Après la condamnation à quatre mois de prison ferme des militantes françaises et allemande des Femen, Pauline Hillier, Marguerite Stern et Joséphine Markmann, pour avoir manifesté seins nus dans les rues de Tunis, les témoignages de soutien ne cessent d’affluer. Parmi eux bien entendu, celui de la mère de Pauline. Quelques heures avant le verdict, Danielle Hillier espérait encore, au micro de France Info, la « clémence des juges » tunisiens pour « une manifestation non-violente » ou « personne » n’avait été agressé. Une fois le verdict tombé, elle a jugé la peine « vraiment sévère. Même si on peut entendre que ça peut avoir interpellé les gens d'un point de vue culturel, on est presque à la peine maximum », a-t-elle déploré. En effet, les trois jeunes femmes risquaient jusqu'à six mois d'incarcération.
Une sentence contre laquelle Inna Shevchenko, la porte-parole des Femen, s’est également insurgée dans différents médias. « C'est une décision politique qui confirme le caractère dictatorial de la Tunisie, pour qui il est plus simple de mettre des filles en prison que de reconnaître que les femmes ont le droit de disposer librement de leur corps », a-t-elle indiqué à Francetvinfo.fr. Sur LeParisien.fr, elle appelait par ailleurs à poursuivre la mobilisation. « Rien ne nous arrêtera, notre action va devenir encore plus forte », a-t-elle prévenu. Et d’ajouter : « Trois Européennes condamnées à de la prison ferme pour des démonstrations topless en faveur de la paix, reste un terrible message envoyé au monde. Cette condamnation démontre une fois de plus que le Printemps arabe a été confisqué par les islamistes. »
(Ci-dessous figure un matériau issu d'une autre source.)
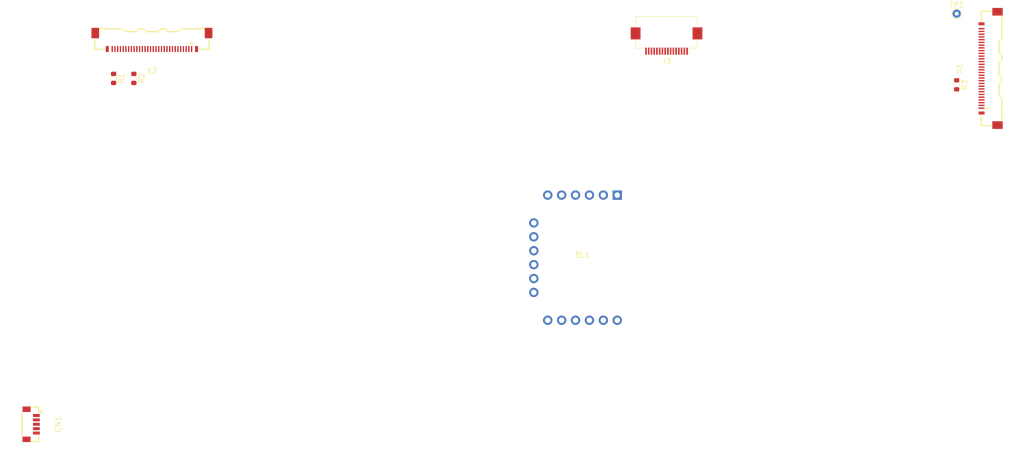
<source format=kicad_pcb>
(kicad_pcb
	(version 20240108)
	(generator "pcbnew")
	(generator_version "8.0")
	(general
		(thickness 1.6)
		(legacy_teardrops no)
	)
	(paper "A4")
	(layers
		(0 "F.Cu" signal)
		(31 "B.Cu" signal)
		(32 "B.Adhes" user "B.Adhesive")
		(33 "F.Adhes" user "F.Adhesive")
		(34 "B.Paste" user)
		(35 "F.Paste" user)
		(36 "B.SilkS" user "B.Silkscreen")
		(37 "F.SilkS" user "F.Silkscreen")
		(38 "B.Mask" user)
		(39 "F.Mask" user)
		(40 "Dwgs.User" user "User.Drawings")
		(41 "Cmts.User" user "User.Comments")
		(42 "Eco1.User" user "User.Eco1")
		(43 "Eco2.User" user "User.Eco2")
		(44 "Edge.Cuts" user)
		(45 "Margin" user)
		(46 "B.CrtYd" user "B.Courtyard")
		(47 "F.CrtYd" user "F.Courtyard")
		(48 "B.Fab" user)
		(49 "F.Fab" user)
		(50 "User.1" user)
		(51 "User.2" user)
		(52 "User.3" user)
		(53 "User.4" user)
		(54 "User.5" user)
		(55 "User.6" user)
		(56 "User.7" user)
		(57 "User.8" user)
		(58 "User.9" user)
	)
	(setup
		(pad_to_mask_clearance 0)
		(allow_soldermask_bridges_in_footprints no)
		(pcbplotparams
			(layerselection 0x00010fc_ffffffff)
			(plot_on_all_layers_selection 0x0000000_00000000)
			(disableapertmacros no)
			(usegerberextensions no)
			(usegerberattributes yes)
			(usegerberadvancedattributes yes)
			(creategerberjobfile yes)
			(dashed_line_dash_ratio 12.000000)
			(dashed_line_gap_ratio 3.000000)
			(svgprecision 4)
			(plotframeref no)
			(viasonmask no)
			(mode 1)
			(useauxorigin no)
			(hpglpennumber 1)
			(hpglpenspeed 20)
			(hpglpendiameter 15.000000)
			(pdf_front_fp_property_popups yes)
			(pdf_back_fp_property_popups yes)
			(dxfpolygonmode yes)
			(dxfimperialunits yes)
			(dxfusepcbnewfont yes)
			(psnegative no)
			(psa4output no)
			(plotreference yes)
			(plotvalue yes)
			(plotfptext yes)
			(plotinvisibletext no)
			(sketchpadsonfab no)
			(subtractmaskfromsilk no)
			(outputformat 1)
			(mirror no)
			(drillshape 1)
			(scaleselection 1)
			(outputdirectory "")
		)
	)
	(net 0 "")
	(net 1 "/upbutton")
	(net 2 "/topbutton")
	(net 3 "/downbutton")
	(net 4 "/middlebutton")
	(net 5 "GND")
	(net 6 "/leftbutton")
	(net 7 "/rightbutton")
	(net 8 "/middlebottombutton")
	(net 9 "unconnected-(J3-Pin_14-Pad14)")
	(net 10 "/middletopbutton")
	(net 11 "+3.3V")
	(net 12 "/bottombutton")
	(net 13 "unconnected-(J3-Pin_13-Pad13)")
	(net 14 "unconnected-(J3-Pin_12-Pad12)")
	(net 15 "/RTD2483AD_pin_105")
	(net 16 "/RTD2483AD_pin_110")
	(net 17 "/eDP_HPD")
	(net 18 "/eDP_L1+")
	(net 19 "Net-(TP1-Pad1)")
	(net 20 "/eDP_L0-")
	(net 21 "/BL_return_1")
	(net 22 "/eDP_L0+")
	(net 23 "unconnected-(X1-Pad17)")
	(net 24 "/BL_return_4")
	(net 25 "/eDP_L1-")
	(net 26 "/BL_return_3")
	(net 27 "unconnected-(X1-Pad14)")
	(net 28 "/eDP_AUX+")
	(net 29 "/eDP_AUX-")
	(net 30 "/BL_return_2")
	(net 31 "unconnected-(X2-Pad2)")
	(net 32 "/NC_i2c??")
	(net 33 "+5V")
	(net 34 "/penpanel_USB_D-")
	(net 35 "/NC_i2c?")
	(net 36 "unconnected-(X2-Pad29)")
	(net 37 "/penpanel_USB_D+")
	(net 38 "unconnected-(X2-Pad1)")
	(net 39 "unconnected-(X2-Pad30)")
	(net 40 "unconnected-(X1-Pad1)")
	(net 41 "unconnected-(X1-Pad13)")
	(net 42 "unconnected-(X1-Pad6)")
	(net 43 "unconnected-(X1-Pad2)")
	(net 44 "unconnected-(X1-Pad3)")
	(net 45 "unconnected-(X1-Pad11)")
	(net 46 "unconnected-(X1-Pad12)")
	(net 47 "unconnected-(X2-Pad3)")
	(net 48 "unconnected-(X2-Pad4)")
	(net 49 "unconnected-(X2-Pad7)")
	(net 50 "/fingerpanel_USB_D+")
	(net 51 "/fingerpanel_USB_D-")
	(net 52 "unconnected-(CN1-Pad2)")
	(net 53 "unconnected-(BL1-SDA-Pad9)")
	(net 54 "unconnected-(BL1-SCL-Pad10)")
	(net 55 "unconnected-(BL1-LED5-Pad17)")
	(net 56 "unconnected-(BL1-LED6-Pad18)")
	(net 57 "unconnected-(BL1-NC-Pad2)")
	(net 58 "unconnected-(BL1-EN-Pad6)")
	(net 59 "unconnected-(BL1-NC-Pad11)")
	(net 60 "unconnected-(BL1-NC-Pad12)")
	(net 61 "unconnected-(BL1-PWM-Pad5)")
	(net 62 "+VBL")
	(footprint "TestPoint:TestPoint_THTPad_D1.5mm_Drill0.7mm" (layer "F.Cu") (at 237 73))
	(footprint "Resistor_SMD:R_0603_1608Metric" (layer "F.Cu") (at 237 86 -90))
	(footprint "A_my_stuff:30pipex" (layer "F.Cu") (at 90 78 180))
	(footprint "A_my_stuff:minitek5p0.8mm" (layer "F.Cu") (at 68 148 -90))
	(footprint "Resistor_SMD:R_0603_1608Metric" (layer "F.Cu") (at 83 84.824999 -90))
	(footprint "A_my_stuff:30pipex" (layer "F.Cu") (at 243 83 90))
	(footprint "Connector_FFC-FPC:Hirose_FH12-16S-0.5SH_1x16-1MP_P0.50mm_Horizontal" (layer "F.Cu") (at 184 78 180))
	(footprint "A_my_stuff:koyomi-backlight" (layer "F.Cu") (at 168.65 117.57))
	(footprint "Resistor_SMD:R_0603_1608Metric" (layer "F.Cu") (at 86.7 84.824999 -90))
)
</source>
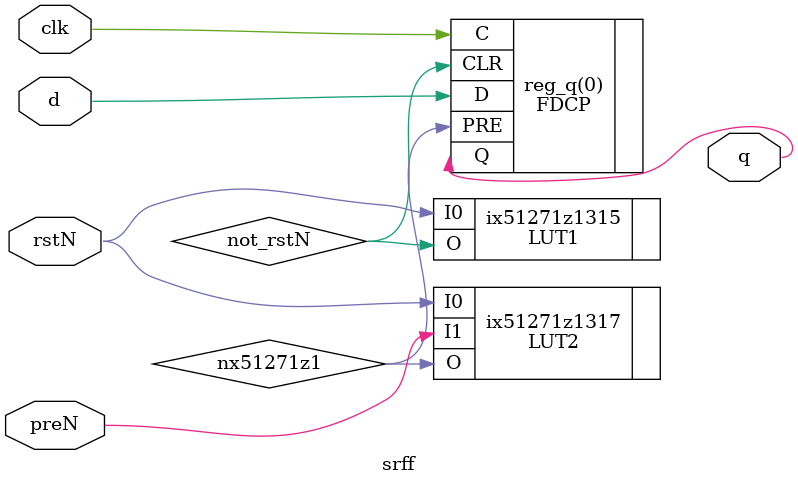
<source format=v>


module srff ( clk, rstN, preN, d, q ) ;

    input clk ;
    input rstN ;
    input preN ;
    input [0:0]d ;
    output [0:0]q ;

    wire not_rstN, nx51271z1;



    FDCP \reg_q(0)  (.Q (q[0]), .D (d[0]), .C (clk), .CLR (not_rstN), .PRE (
         nx51271z1)) ;
    LUT1 ix51271z1315 (.O (not_rstN), .I0 (rstN)) ;
         defparam ix51271z1315.INIT = 4'h1;
    LUT2 ix51271z1317 (.O (nx51271z1), .I0 (rstN), .I1 (preN)) ;
         defparam ix51271z1317.INIT = 4'h2;
endmodule


</source>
Mais en Tunisie, où l’action des Femen avait effectivement choqué sans déchaîner les foules pour autant, le verdict semble également disproportionné. « C'est vrai qu'en Tunisie, c'est (le topless, ndlr.) un outrage à la pudeur, mais de là à les mettre en prison, et pour quatre mois ferme ! Je suis vraiment préoccupé par l'état des libertés en Tunisie. C'est quand même un message lourd de sens, aujourd'hui », a ainsi confié Ahlem Belhadj, présidente de l’association tunisienne des femmes démocrates (ATFD) sur les ondes de la radio RFI. Quant à Souhaib Bahri, l’avocat de la Femen tunisienne Amina Tyler, elle aussi détenue depuis la mi-mai, il perçoit dans ce jugement le poids des islamistes tunisiens. « Le tribunal a cédé à la pression des associations islamistes. Il a créé un délit de blasphème en Tunisie car, au vu de la sévérité, c’est un jugement à connotation religieuse, analyse-t-il dans les colonnes de Libération. On essaie d’instaurer un État religieux. Je suis inquiet aussi pour l’état de la justice, car les jugements ne sont pas proportionnels. Les vingt personnes jugées pour l’attaque de l’ambassade américaine ont écopé de deux ans avec sursis. Mais pour des questions de liberté d’expression, pour des faits beaucoup moins grave, on emprisonne. »
Alors que le président François Hollande se prépare à se rendre en Tunisie début juillet et que le Quai d’Orsay a, lui aussi, pointé déploré la sévérité de la peine infligée à ces militantes européennes, cette dernière pourrait prendre une tournure diplomatique. D’ailleurs, après avoir exigé la libération des jeunes femmes, l’association Osez le féminisme a appelé le président « à agir au plus vite, et à porter ce message au nom de la France lors de sa visite officielle ». De leur côté, les avocats des Femen, Patrick Klugman et Ivan Terel, ont annoncé qu’ils se rendraient « à Tunis pour amplifier la mobilisation internationale, surtout dans la perspective de la venue » du chef de l’État français.